I think I have said this before, but if I came back as an animal I would choose to be a ram. Ten months of the year idling and chatting with other blokes, and the work’s not bad either. This week I spotted this fellow waiting to be called upon to do his duty, and admired his magnificent Roman nose. I believe he is a blue-faced Leicester of the ‘crossing’ type.
It was reported yesterday that a single case of the cow disease BSE has been found on a Somerset farm. That brought back a couple of treasured memories. The first is that Professor Neil Ferguson, the man single-handedly responsible for the disgrace that was lockdown but who did not feel that his own rules applied to him, predicted in 2002 that up to 50,000 people would die from exposure to BSE. In the UK, there have been 178 deaths. The second is the immortal 1990 image of the then Tory MP John Selwyn Gummer force-feeding his four-year-old daughter Cordelia with a burger to prove that there was no danger from eating beef. The child wisely refused to take a bite so he ate it himself. Gummer is now Lord Deben, chairman of the allegedly independent Climate Change Committee whose every pronouncement, like that of Professor Ferguson, is treated by the government as holy writ. Is there a pattern?
Finally, from the ‘No good deed goes unpunished’ department, I particularly enjoyed this comment by ‘Circle of Willis’ on last week’s column:
‘These videos remind me of an experience I had a few years ago.
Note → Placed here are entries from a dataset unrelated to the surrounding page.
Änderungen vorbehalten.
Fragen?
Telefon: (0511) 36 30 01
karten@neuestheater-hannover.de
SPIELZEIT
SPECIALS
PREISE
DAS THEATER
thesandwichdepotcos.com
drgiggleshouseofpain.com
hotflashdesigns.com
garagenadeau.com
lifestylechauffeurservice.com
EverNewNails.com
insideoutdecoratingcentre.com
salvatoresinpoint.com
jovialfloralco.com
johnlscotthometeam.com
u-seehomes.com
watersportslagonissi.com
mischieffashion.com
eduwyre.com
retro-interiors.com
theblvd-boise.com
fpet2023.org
We were walking along the River Great Ouse and came to a section where it’s joined by a small tributary which was surrounded by ponds of various sizes in a field with several cows. We heard a voice in the distance shouting “Help, help!”
‘Following the sound, we arrived at the pondside where we found a lady in a rowing boat, with about five feet of water between her and the bank, holding a calf’s head over the side of her boat whilst its body flailed around in the water.
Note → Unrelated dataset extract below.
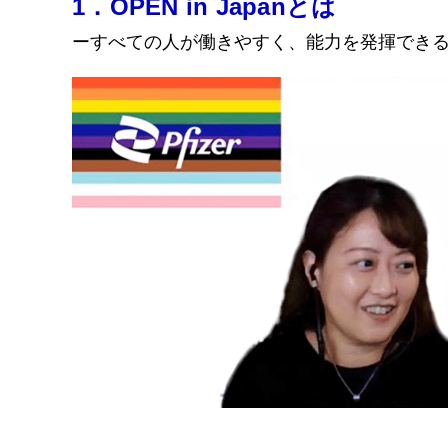
1．OPEN in Japanとは
ーすべての人が働きやすく、能力を発揮でき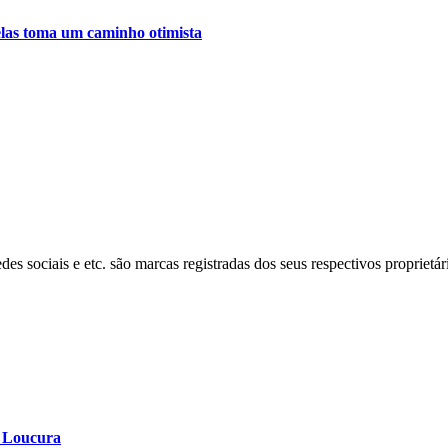
relas toma um caminho otimista
s sociais e etc. são marcas registradas dos seus respectivos proprietár
a Loucura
‘She said that she had seen the calf slip into the water and appear to be drowning, so she’d rowed across to it as fast as she could and managed to get its head above water and resting on the side of the boat. She then struggled to get to them both to the bank. She’d got to within a few feet but was unable to get closer without losing her grip on the calf.
‘Immediately I leaped into action (as you do). I noticed that the edge of the pond, which sloped up at a 30-degree angle before reaching the grass, consisted mainly of mud and the odd cowpat but luckily, there was a small tree partially overhanging the water. Grasping a branch, I had intended to lower myself to water’s edge and somehow drag the calf in.
‘It didn’t work. The branch gave way and I was now up to my knees in the water. So I grabbed hold of the calf by the neck and attempted to drag it out and up the muddy slope. A calf is a surprisingly heavy beast and by the time I’d managed to get it, slipping and sliding, to the top, I was not only thoroughly exhausted but also covered in mud.
‘The dripping calf was having problems standing up and there were now eight or nine other cows standing all around me. One of them was bucking and braying and licking the calf, so assuming that she was its mother, I crawled off. As I did so she lifted her tail and in a touching gesture of bovine appreciation, squirted a jet of liquid sewage at me.’